Since “women and transgender people are the primary recipients of violence in patriarchal society,” states Gelderloos, the principle of nonviolence deprives them of their right to self-defense. He furthermore alleges “that much of the violence faced by people of color around the world originates in the power structure that privileges white people.” This “should lend white people greater urgency in pushing the boundaries for the level of militancy that is considered acceptable in white communities.” Thus, “[w]hite radicals must educate other white people about why people of color are justified in rebelling violently and why we too should use a diversity of tactics to free ourselves…and end these global systems of oppression and exploitation.”
Today, this kind of hyperbolic and misleading rhetoric is ubiquitous even in mainstream discourse. There is a tendency to relativize actual political violence, such as riots, by contrasting it with abstract notions of structural or systemic violence. Indeed, as slogans such as white silence is violence indicate, failure to vocally and unequivocally support the ideological agenda of radical activist groups such as BLM is to be complicit in anti-black violence, according to some “anti-racist” agitators. At the same time, excuses are made for those rioting and destroying property in the name of “social justice.” Even looting has been defended as a form of direct action against wealth inequality.
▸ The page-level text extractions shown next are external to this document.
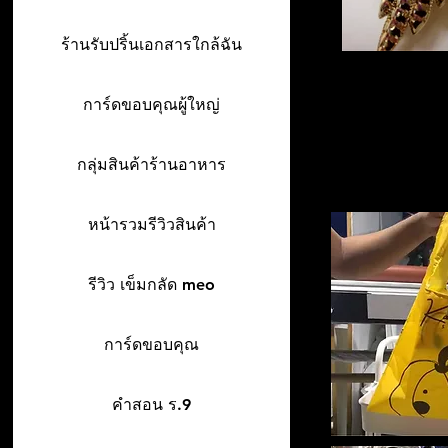
ร้านรับปริ้นเอกสารใกล้ฉัน
การ์ดขอบคุณผู้ใหญ่
กลุ่มสินค้าร้านอาหาร
หน้ารวมรีวิวสินค้า
รีวิว เข็มกลัด meo
การ์ดขอบคุณ
คำสอน ร.9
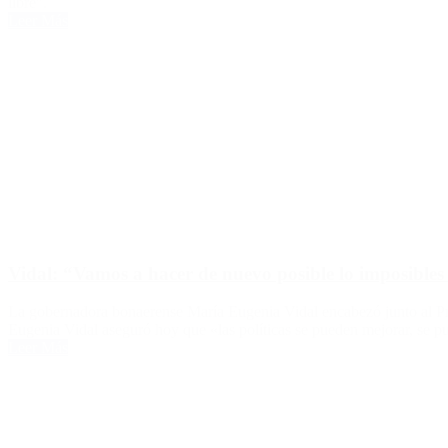
libre”.
Leer Más
Vidal: “Vamos a hacer de nuevo posible lo imposibles 
La gobernadora bonaerense María Eugenia Vidal encabezó junto al Pr
Eugenia Vidal aseguró hoy que «las políticas se pueden mejorar, se 
Leer Más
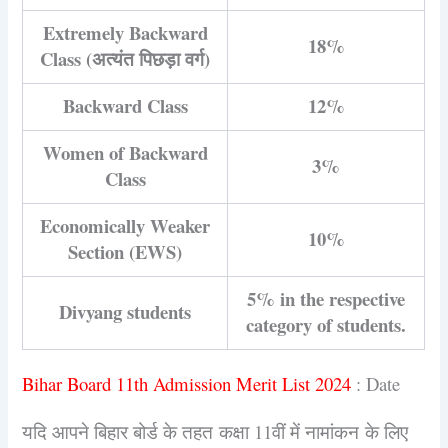
Extremely Backward
18%
Class (अत्यंत पिछड़ा वर्ग)
Backward Class
12%
Women of Backward
3%
Class
Economically Weaker
10%
Section (EWS)
5% in the respective
Divyang students
category of students.
Bihar Board 11th Admission Merit List 2024
: Date
यदि आपने बिहार बोर्ड के तहत कक्षा 11वीं में नामांकन के लिए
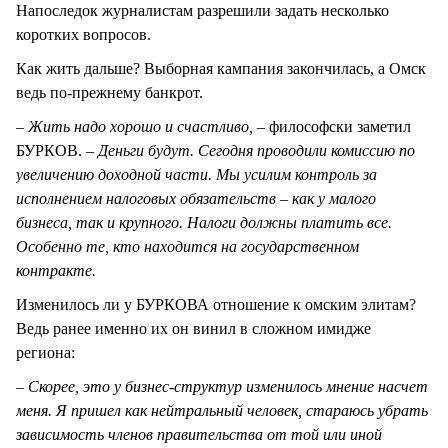
Напоследок журналистам разрешили задать несколько
коротких вопросов.
Как жить дальше? Выборная кампания закончилась, а Омск
ведь по-прежнему банкрот.
–
Жить надо хорошо и счастливо
,
– философски заметил
БУРКОВ. –
Деньги будут. Сегодня проводили комиссию по
увеличению доходной части.
Мы усилим контроль за
исполнением налоговых обязательств – как у малого
бизнеса, так и крупного. Налоги должны платить все.
Особенно те, кто находится на государственном
контракте
.
Изменилось ли у БУРКОВА отношение к омским элитам?
Ведь ранее именно их он винил в сложном имидже
региона:
–
Скорее, это у бизнес-структур изменилось мнение насчет
меня. Я пришел как нейтральный человек, стараюсь убрать
зависимость членов правительства от той или иной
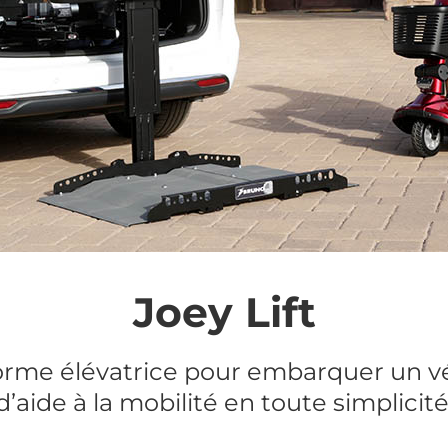
Joey Lift
orme élévatrice pour embarquer un v
d’aide à la mobilité en toute simplicité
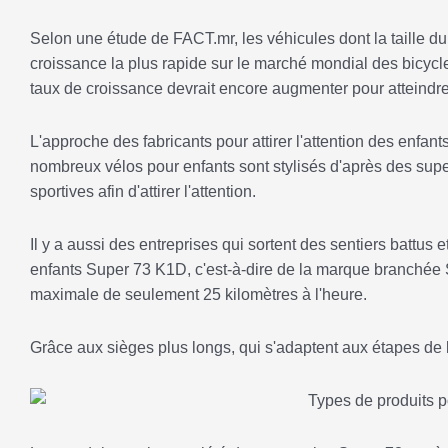
Selon une étude de FACT.mr, les véhicules dont la taille du
croissance la plus rapide sur le marché mondial des bicycle
taux de croissance devrait encore augmenter pour atteindre
L'approche des fabricants pour attirer l'attention des enfan
nombreux vélos pour enfants sont stylisés d'après des sup
sportives afin d'attirer l'attention.
Il y a aussi des entreprises qui sortent des sentiers battus
enfants Super 73 K1D, c'est-à-dire de la marque branchée 
maximale de seulement 25 kilomètres à l'heure.
Grâce aux sièges plus longs, qui s'adaptent aux étapes de l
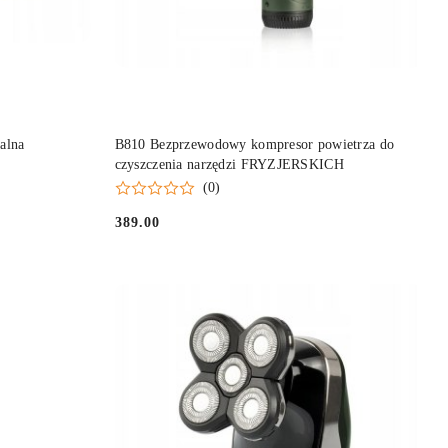
DO KOSZYKA
alna
B810 Bezprzewodowy kompresor powietrza do
czyszczenia narzędzi FRYZJERSKICH
(0)
389.00
Cena:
While Dr. Martin Luther King Jr. is on record saying that “a riot is the language of the unheard,” he also argued—in the same 1966 interview—that “riots are self-defeating and socially destructive.” However, King’s warning carries little weight with rioting radicals who wish to abolish the liberal social order and for whom setting a police car on fire is an honorable deed. Seeing the glorification of violence against property and the police in these circles, one cannot help but be reminded of the famous line from The Dark Knight: “Some men just want to watch the world burn”; but they do so in the misguided hope that a new and better world will, somehow, rise from the ashes of the old.